# Goodbye Larry big boy



## Guest (Dec 11, 2010)

I went out to check the pond fish for a bit of fresh air and am sad to say I am sat here in tears. All the ice has gone. I found one of the pond boys Larry dead floating. He hadn't been dead long. We think it is the cold weather that got him. He was a good boy. Such a happy fish he was. I will miss you Larry. You were a great fish to have. I love you baby boy. Larry was a happy chappie. Why did Larry have to go so soon.:crying::cryin::cryin::cryin::cryin::cryin:


----------



## Waterlily (Apr 18, 2010)

aww Dan so sorry buddy


----------



## Guest (Dec 11, 2010)

Waterlily said:


> aww Dan so sorry buddy


Thank you WL. He was a good boy. He will be missed.


----------



## Aurelia (Apr 29, 2010)

So sorry to hear that Dan! 

When it was really cold last year we lost all our pond fish as the pond froze completely solid. It was horrid when it finally thawed seeing them all


----------



## Guest (Dec 11, 2010)

Aurelia said:


> So sorry to hear that Dan!
> 
> When it was really cold last year we lost all our pond fish as the pond froze completely solid. It was horrid when it finally thawed seeing them all


I have a heater in mine but only does the corner it is in no body could get him apart from me I was the only one who could get him and tehn putting him in the bag to bury him was a challenge one slippery customer.


----------



## hawksport (Dec 27, 2009)

Swim free in the big pond Larry


----------



## Guest (Dec 11, 2010)

hawksport said:


> Swim free in the big pond Larry


Thank you not well as it is but to lose him as welll and so near christmas.


----------



## MissShelley (May 9, 2010)

I'm so sorry to hear about Larry Dan  

RIP little buddy! Swim free across the bridge! x


----------



## Guest (Dec 11, 2010)

MissShelley said:


> I'm so sorry to hear about Larry Dan
> 
> RIP little buddy! Swim free across the bridge! x


I blame the weather. I only got him in June. He would want me to be happy so I will try but it will take time for he just died.


----------



## sullivan (Aug 29, 2008)

had heard that with a total freeze gas can build up under the ice from vegitaion. not sure how correct the info is though. poor fishy. x


----------



## Guest (Dec 11, 2010)

sullivan said:


> had heard that with a total freeze gas can build up under the ice from vegitaion. not sure how correct the info is though. poor fishy. x


I buried him along side my cat Toby.


----------



## zaffarella (Nov 28, 2010)

awww. really sorry to hear about Larry xx


----------



## Guest (Dec 11, 2010)

zaffarella said:


> awww. really sorry to hear about Larry xx


Thank you he was gorgeous.


----------



## Tigerneko (Jan 2, 2009)

RIP Larry xx


----------



## Guest (Dec 12, 2010)

Verbatim said:


> RIP Larry xx


He was such a good boy. Cheeky boy but a little angel. We checked him the otehr night as I say he was fine we think he died somewhere in the night or somewhere in the morning yesterday. Merry christmas Larry where ever you are.


----------



## cheekyscrip (Feb 8, 2010)

sorry to hear about your loss...bye Larry, swim free...


----------



## Guest (Dec 14, 2010)

cheekyscrip said:


> sorry to hear about your loss...bye Larry, swim free...

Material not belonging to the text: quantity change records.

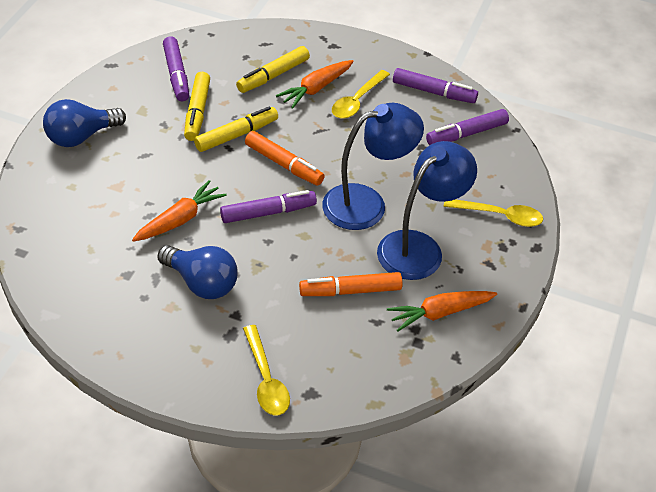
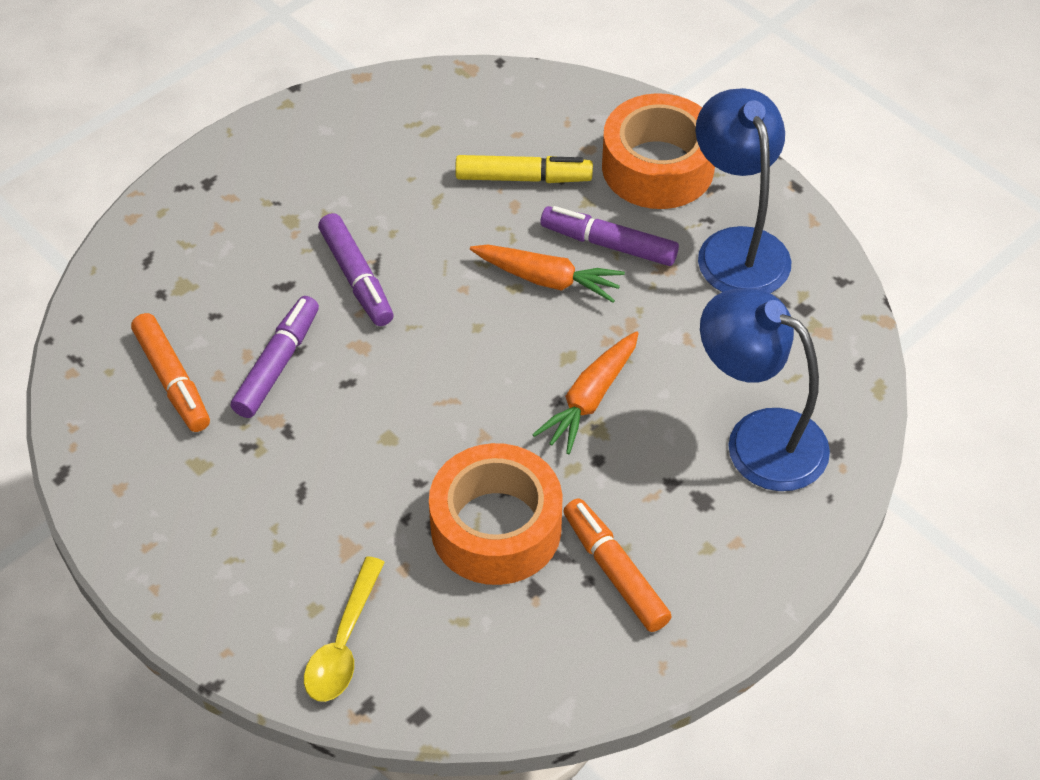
blue light bulb: 2 -> 0
orange carrot: 3 -> 2
orange tape: 0 -> 2
purple marker: 4 -> 3
yellow marker: 3 -> 1
yellow spoon: 3 -> 1

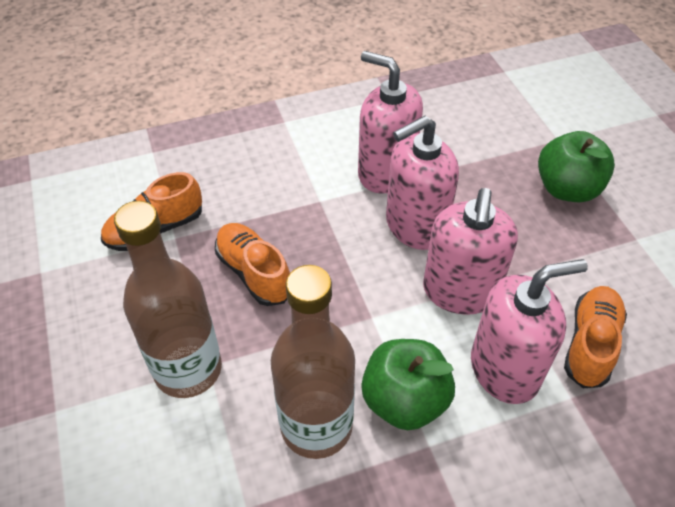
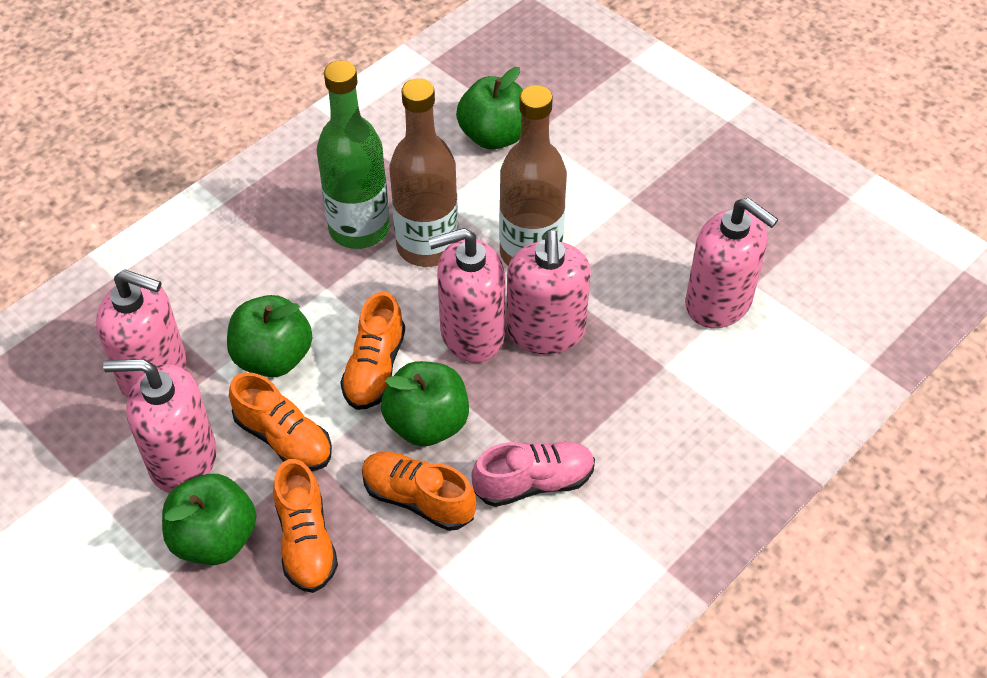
green apple: 2 -> 4
green bottle: 0 -> 1
orange shoe: 3 -> 4
pink shoe: 0 -> 1
pink soap dispenser: 4 -> 5

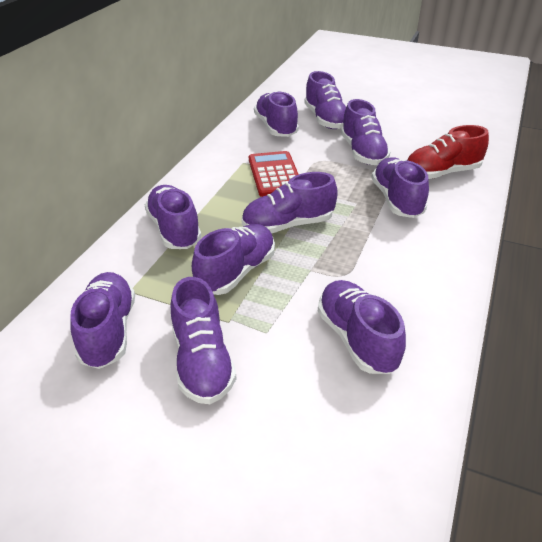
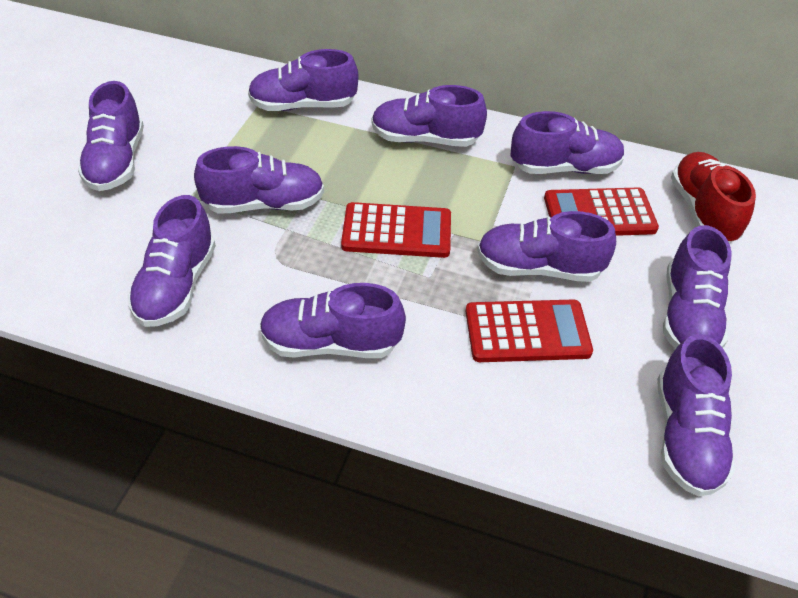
red calculator: 1 -> 3

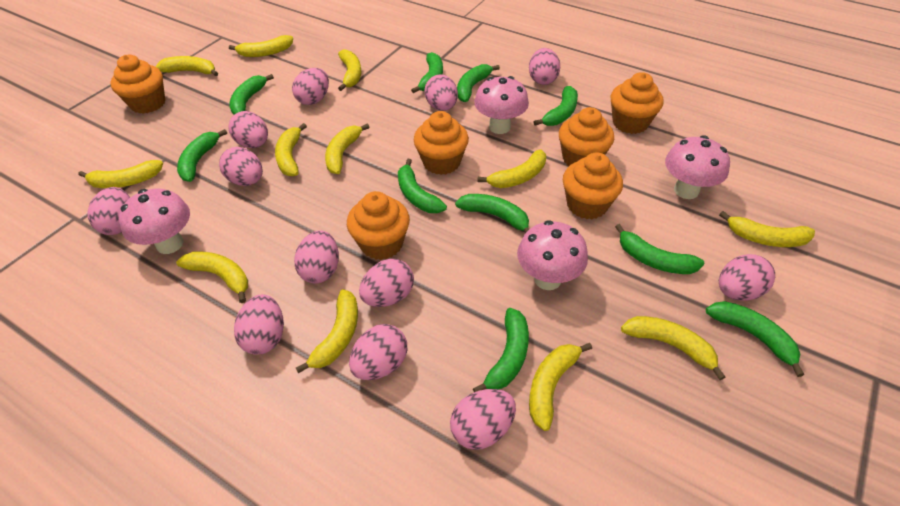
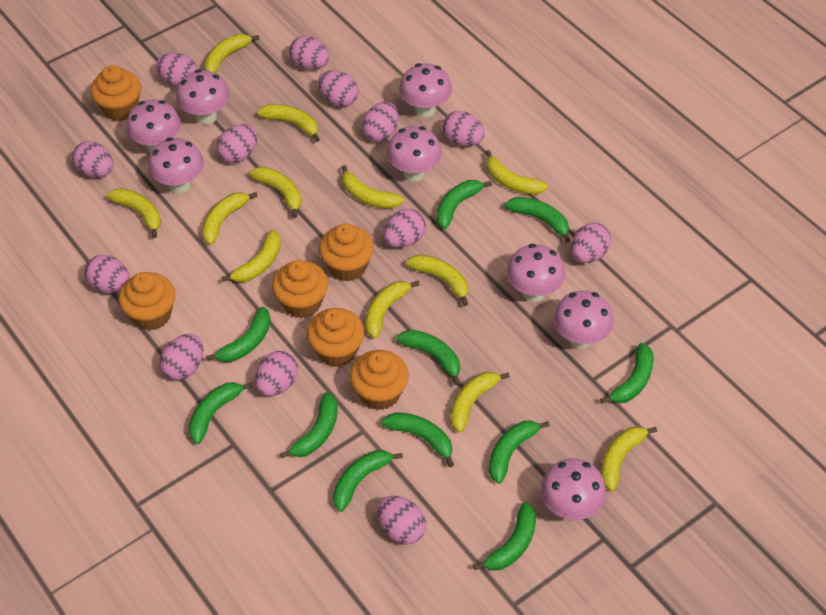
green banana: 10 -> 11
pink egg: 12 -> 13
pink mushroom: 4 -> 8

He was a gorgeous boy loved him so much.


----------



## davidc (Dec 15, 2010)

R.I.P Larry


----------



## Guest (Dec 16, 2010)

davidc said:


> R.I.P Larry


Never got chance to get a pic of him before he died.


----------



## davidc (Dec 15, 2010)

danielled said:


> Never got chance to get a pic of him before he died.


Aww, that's a shame. At least you have your memories.


----------



## Guest (Dec 16, 2010)

davidc said:


> Aww, that's a shame. At least you have your memories.


Memories are here to stay.


----------



## Sled dog hotel (Aug 11, 2010)

Dan, I am so sorry, It has been very cold and sometimes if they are a bit below par anyway they cant cope with it very well. I lost some of mine in the cold last year so I do know how you feel. Hugs.


----------



## Guest (Dec 16, 2010)

Sled dog hotel said:


> Dan, I am so sorry, It has been very cold and sometimes if they are a bit below par anyway they cant cope with it very well. I lost some of mine in the cold last year so I do know how you feel. Hugs.


It's awful I kept saying to myself if only and am still doing it.


----------